### EXERCISE A
Answer these from the RAD Vision Basket story:
(i) In what month and year did the RAD Vision Gathering take place?
(ii) Beside which river did the gathering open in ceremony?
(iii) What did members of the RAD core team prepare alongside the Elders before the gathering formally began?

The Story of the RAD Vision Basket
In April 2023, more than eighty Indigenous leaders, Knowledge Carriers, land stewards, and partners gathered in Sitansisk (Fredericton, New Brunswick) on the unceded and unsurrendered lands of the Wolastoqiyik for the RAD Vision Gathering. The gathering was convened to create space to listen together for what was emerging for Indigenous-led regenerative futures across Turtle Island.
The gathering opened in ceremony beside the Wolastoq River, guided by Elders and Knowledge Keepers including Elder Ed Perley, Elder Ramona Nicholas, Elder Marina Moulton, Elder Alex Moulton, Elder Norman Bernard, and Elder Tina Perley Martin, with the gathering convened locally by Patricia Saulis. Their presence grounded the gathering in local law, protocol, and responsibility, ensuring that what unfolded was held in a good way; accountable to land, water, community, and Spirit.
Before the gathering formally began, members of the RAD core team worked alongside the Elders to prepare tobacco ties for all who would participate. This work itself became part of the ceremony, reinforcing that the gathering would be shaped through care, relationship, and shared responsibility.

### GIVEN RECORDS
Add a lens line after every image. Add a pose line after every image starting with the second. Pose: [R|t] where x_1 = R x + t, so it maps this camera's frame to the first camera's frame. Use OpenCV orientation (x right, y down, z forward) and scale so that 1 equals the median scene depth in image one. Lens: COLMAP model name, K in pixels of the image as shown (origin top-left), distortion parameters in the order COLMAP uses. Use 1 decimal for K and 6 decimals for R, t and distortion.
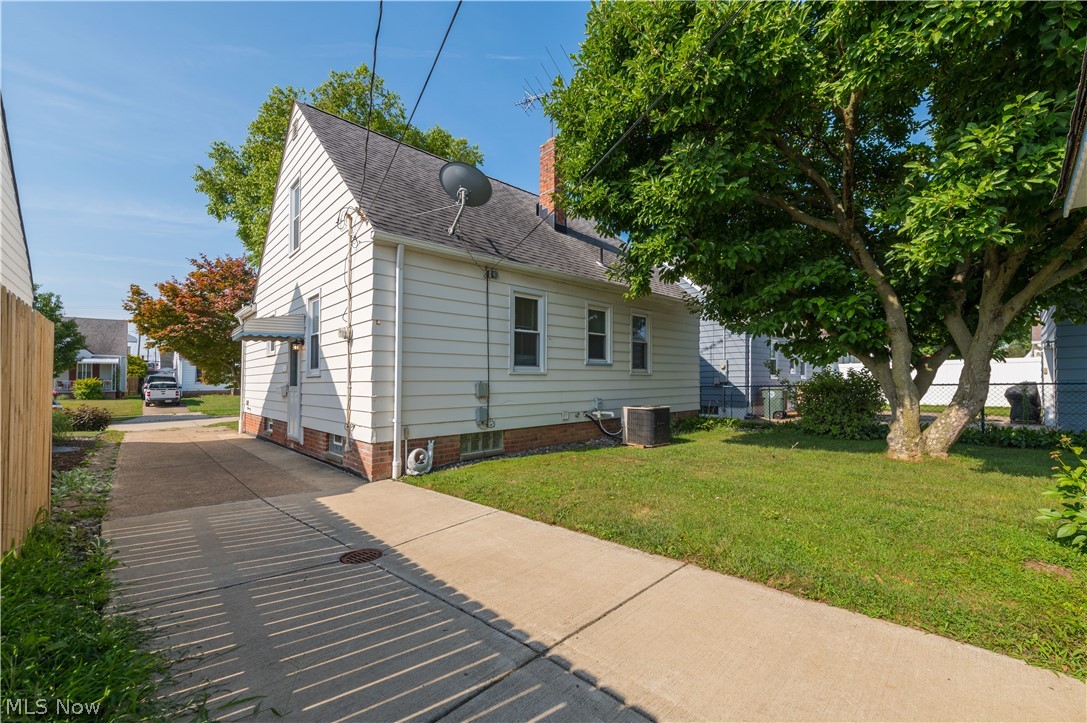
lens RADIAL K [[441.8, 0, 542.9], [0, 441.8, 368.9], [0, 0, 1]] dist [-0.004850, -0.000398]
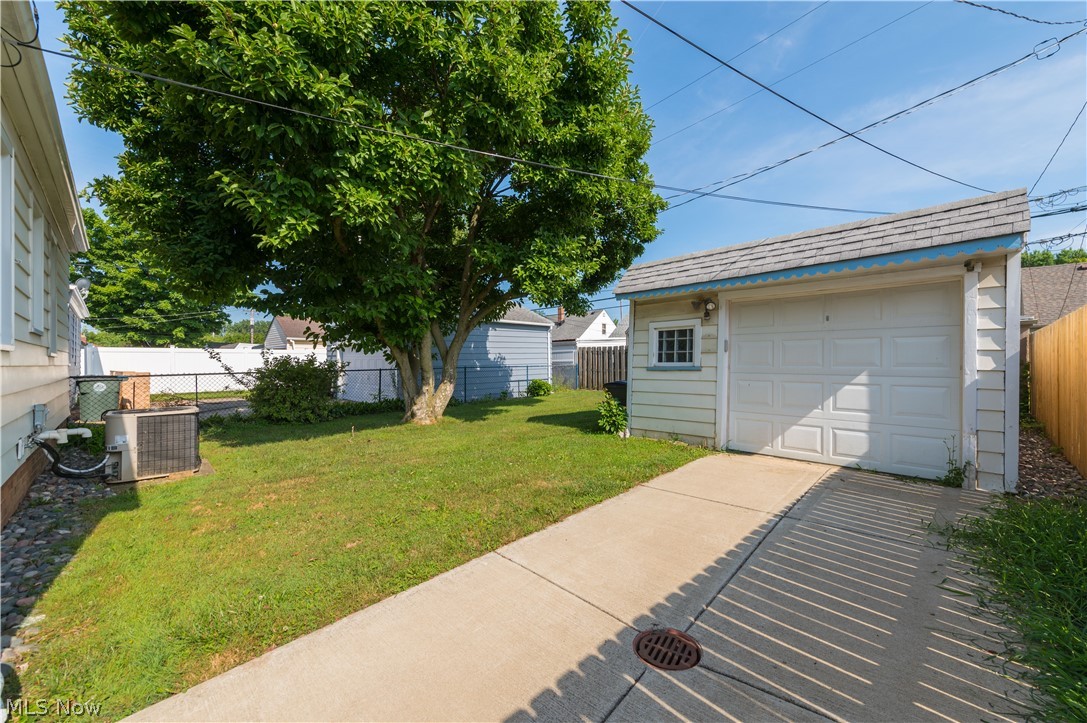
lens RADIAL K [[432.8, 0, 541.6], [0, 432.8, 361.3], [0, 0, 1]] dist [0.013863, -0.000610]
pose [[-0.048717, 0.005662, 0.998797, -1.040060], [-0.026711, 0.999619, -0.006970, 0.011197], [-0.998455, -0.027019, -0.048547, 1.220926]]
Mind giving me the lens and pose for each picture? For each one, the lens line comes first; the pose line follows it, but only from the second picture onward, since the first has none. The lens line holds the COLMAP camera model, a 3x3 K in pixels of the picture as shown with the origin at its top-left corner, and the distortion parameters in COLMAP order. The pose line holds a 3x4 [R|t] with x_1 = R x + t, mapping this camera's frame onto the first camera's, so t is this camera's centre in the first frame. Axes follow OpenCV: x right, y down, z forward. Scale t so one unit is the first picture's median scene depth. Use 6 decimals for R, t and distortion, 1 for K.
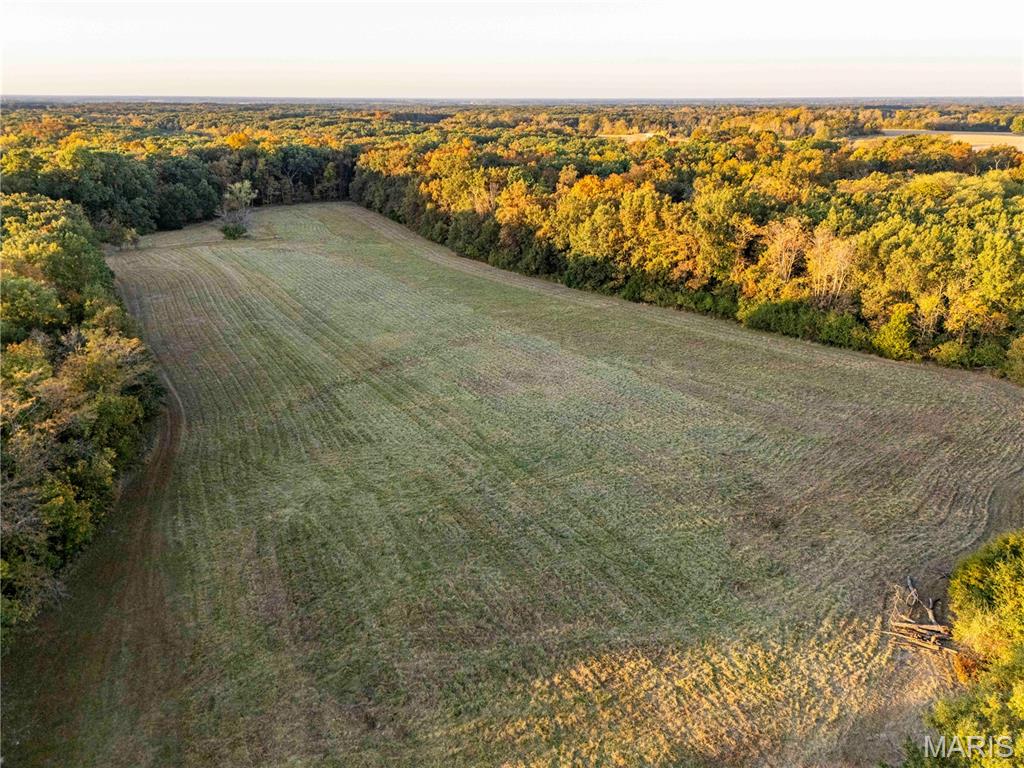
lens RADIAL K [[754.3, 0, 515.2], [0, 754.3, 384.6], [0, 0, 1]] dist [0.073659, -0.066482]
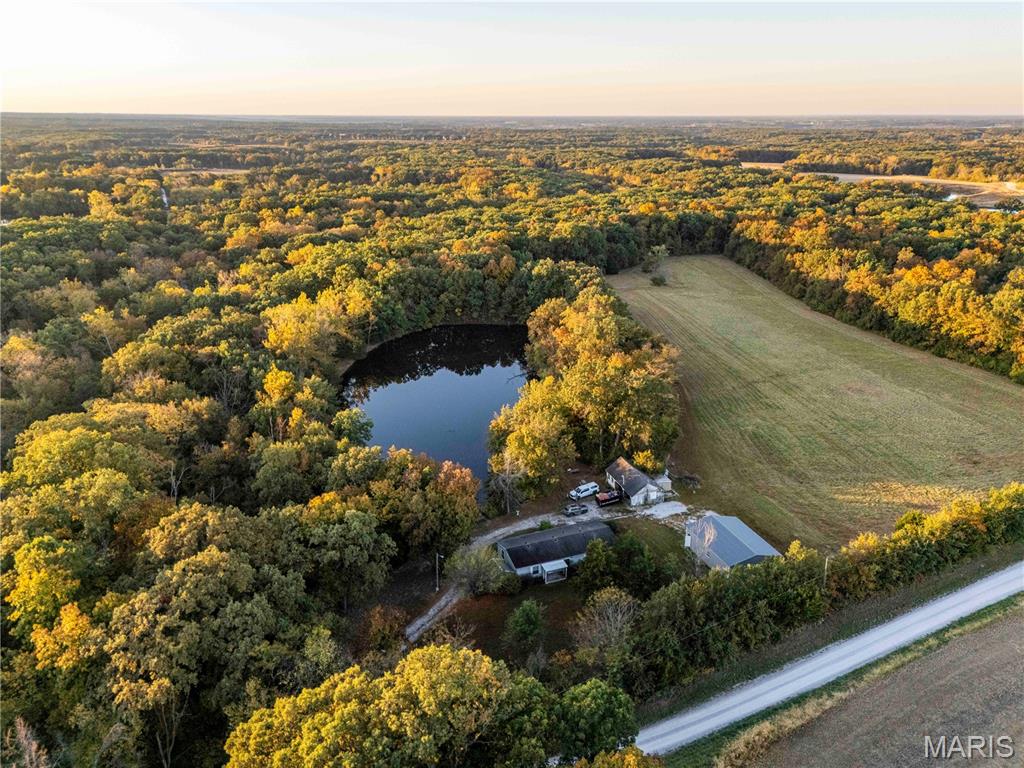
---
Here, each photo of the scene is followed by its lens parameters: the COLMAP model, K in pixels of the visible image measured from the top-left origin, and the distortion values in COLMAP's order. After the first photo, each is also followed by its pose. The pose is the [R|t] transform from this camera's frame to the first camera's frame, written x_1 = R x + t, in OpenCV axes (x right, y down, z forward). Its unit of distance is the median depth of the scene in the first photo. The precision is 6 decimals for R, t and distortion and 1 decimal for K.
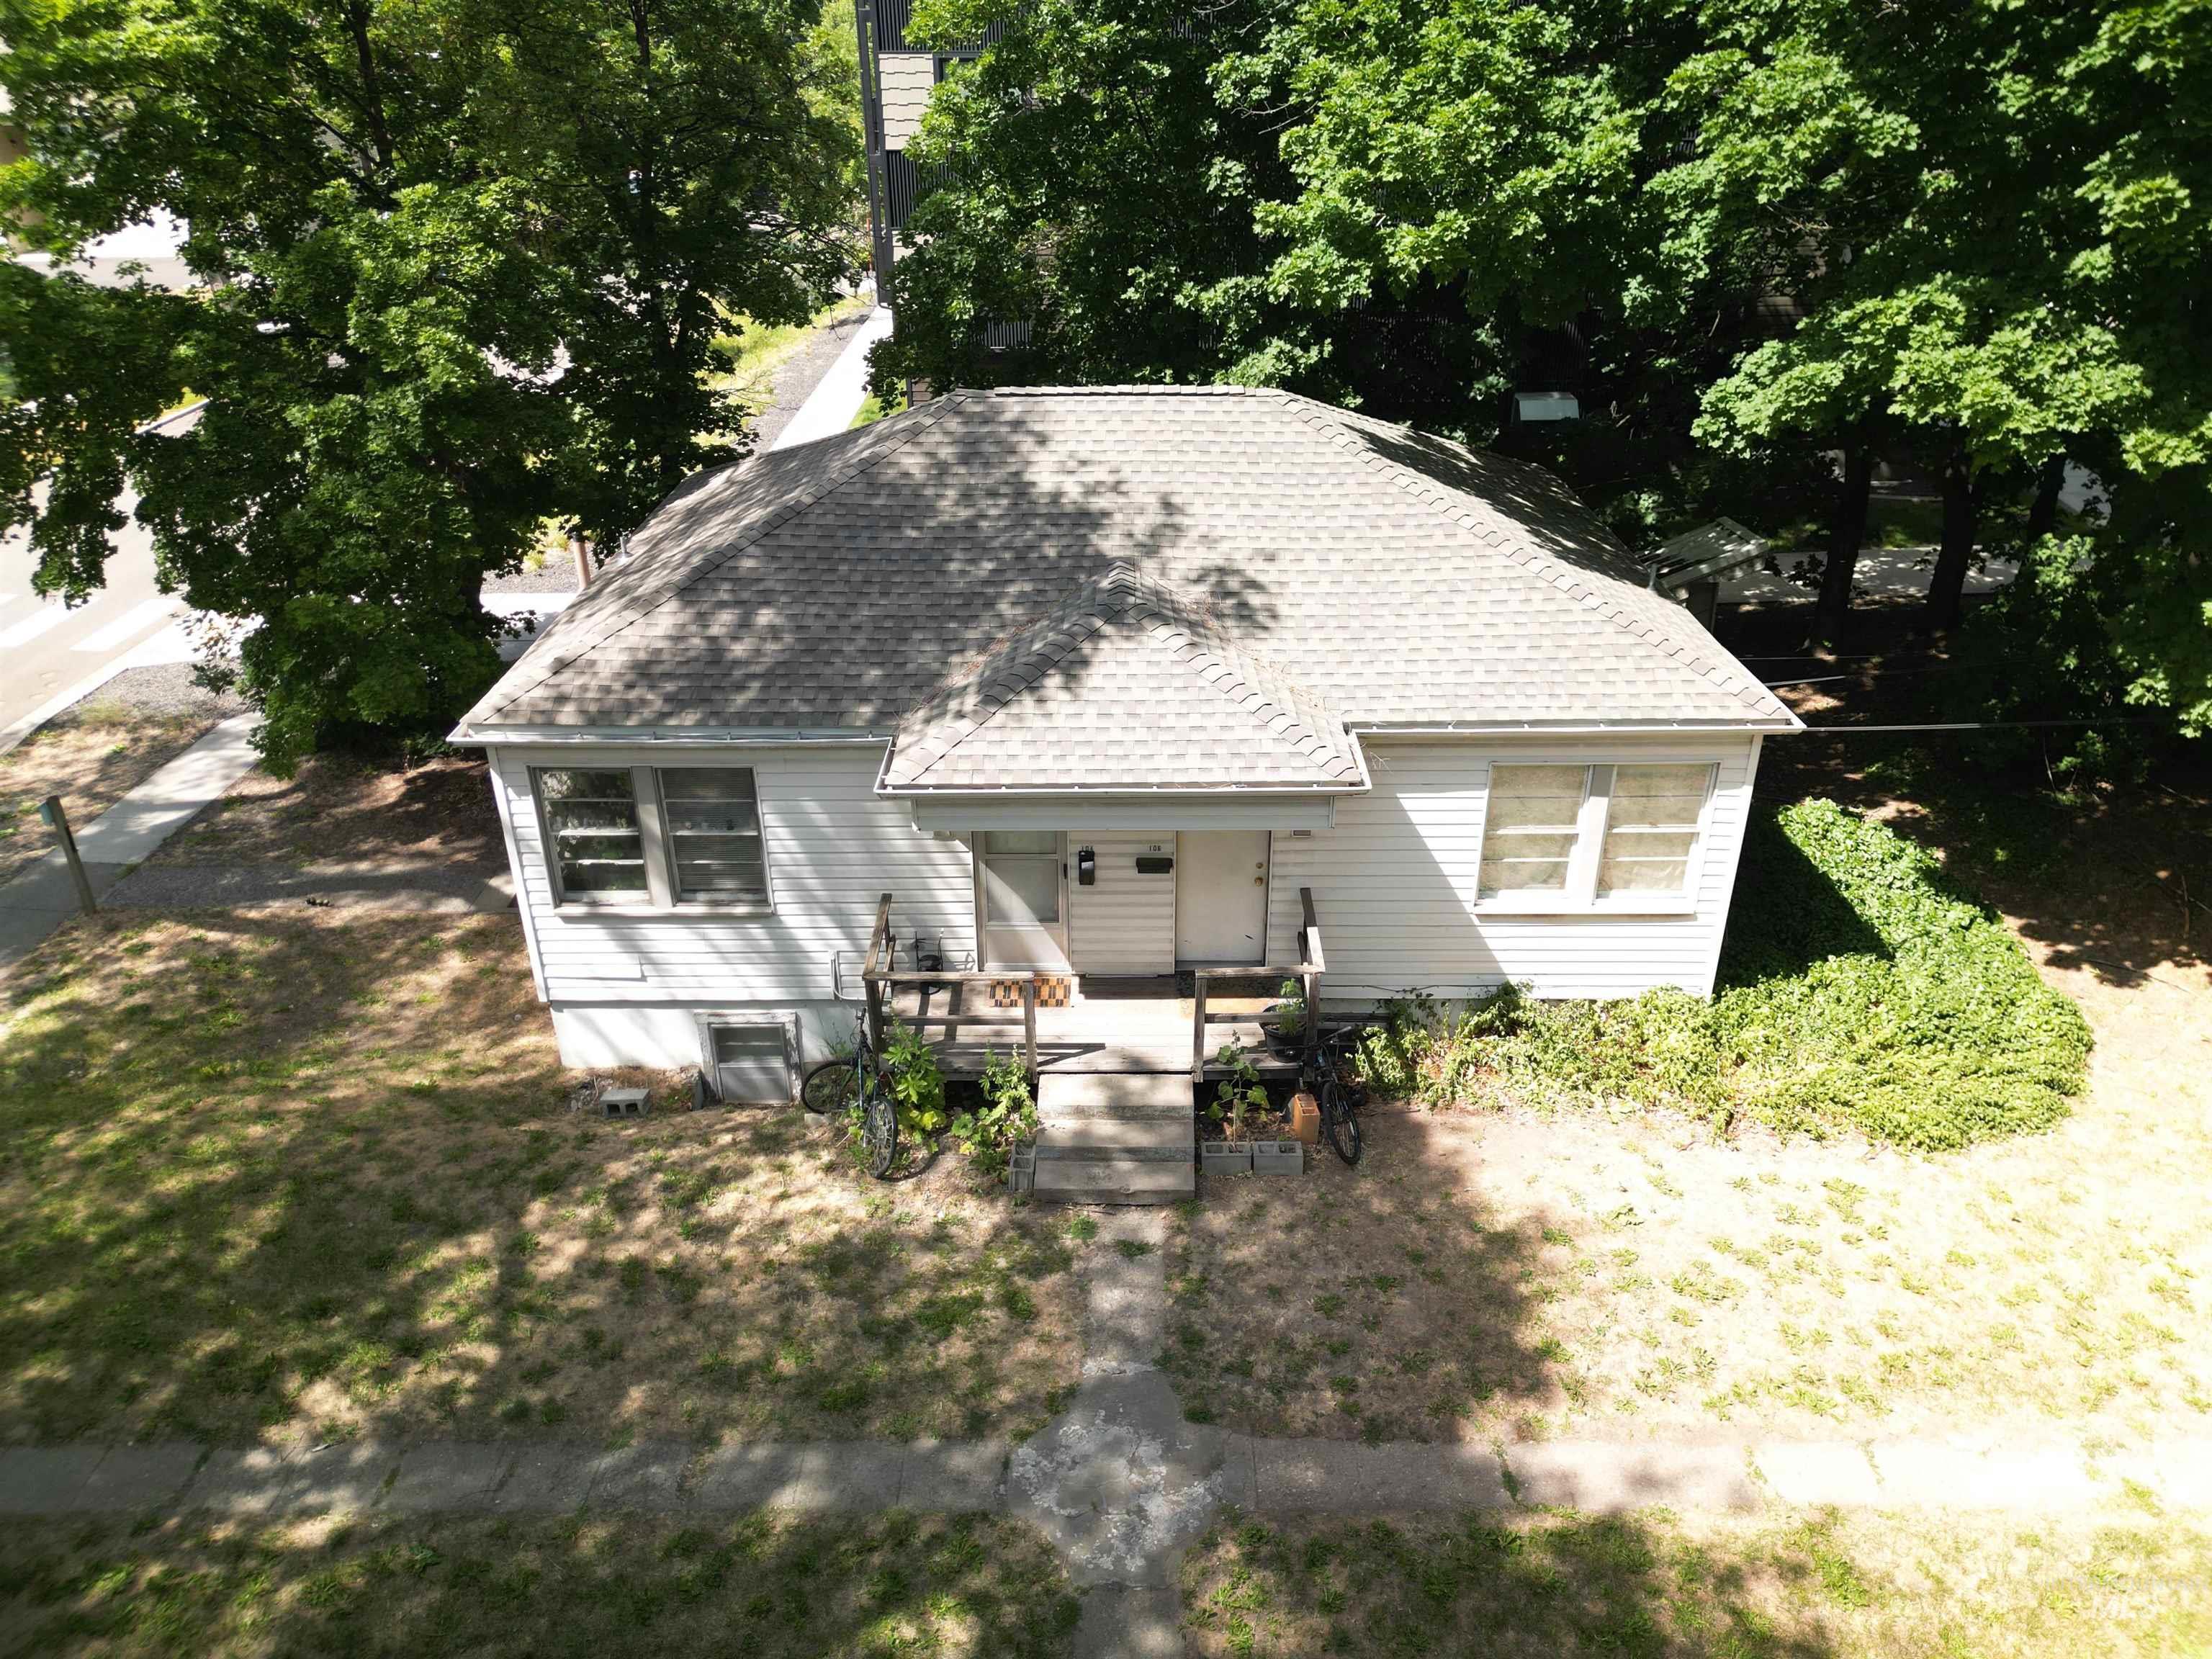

### EXERCISE B
Repeat the lines in the records, beginning at the line that has "Add a lens line" and stopping after the line that has "-0.027019, -0.048547, 1.220926]]". Omit the pictures from your answer.

### RESPONSE A
(i) April 2023
(ii) The Wolastoq River
(iii) Tobacco ties for all who would participate

### RESPONSE B
Add a lens line after every image. Add a pose line after every image starting with the second. Pose: [R|t] where x_1 = R x + t, so it maps this camera's frame to the first camera's frame. Use OpenCV orientation (x right, y down, z forward) and scale so that 1 equals the median scene depth in image one. Lens: COLMAP model name, K in pixels of the image as shown (origin top-left), distortion parameters in the order COLMAP uses. Use 1 decimal for K and 6 decimals for R, t and distortion.
lens RADIAL K [[441.8, 0, 542.9], [0, 441.8, 368.9], [0, 0, 1]] dist [-0.004850, -0.000398]
lens RADIAL K [[432.8, 0, 541.6], [0, 432.8, 361.3], [0, 0, 1]] dist [0.013863, -0.000610]
pose [[-0.048717, 0.005662, 0.998797, -1.040060], [-0.026711, 0.999619, -0.006970, 0.011197], [-0.998455, -0.027019, -0.048547, 1.220926]]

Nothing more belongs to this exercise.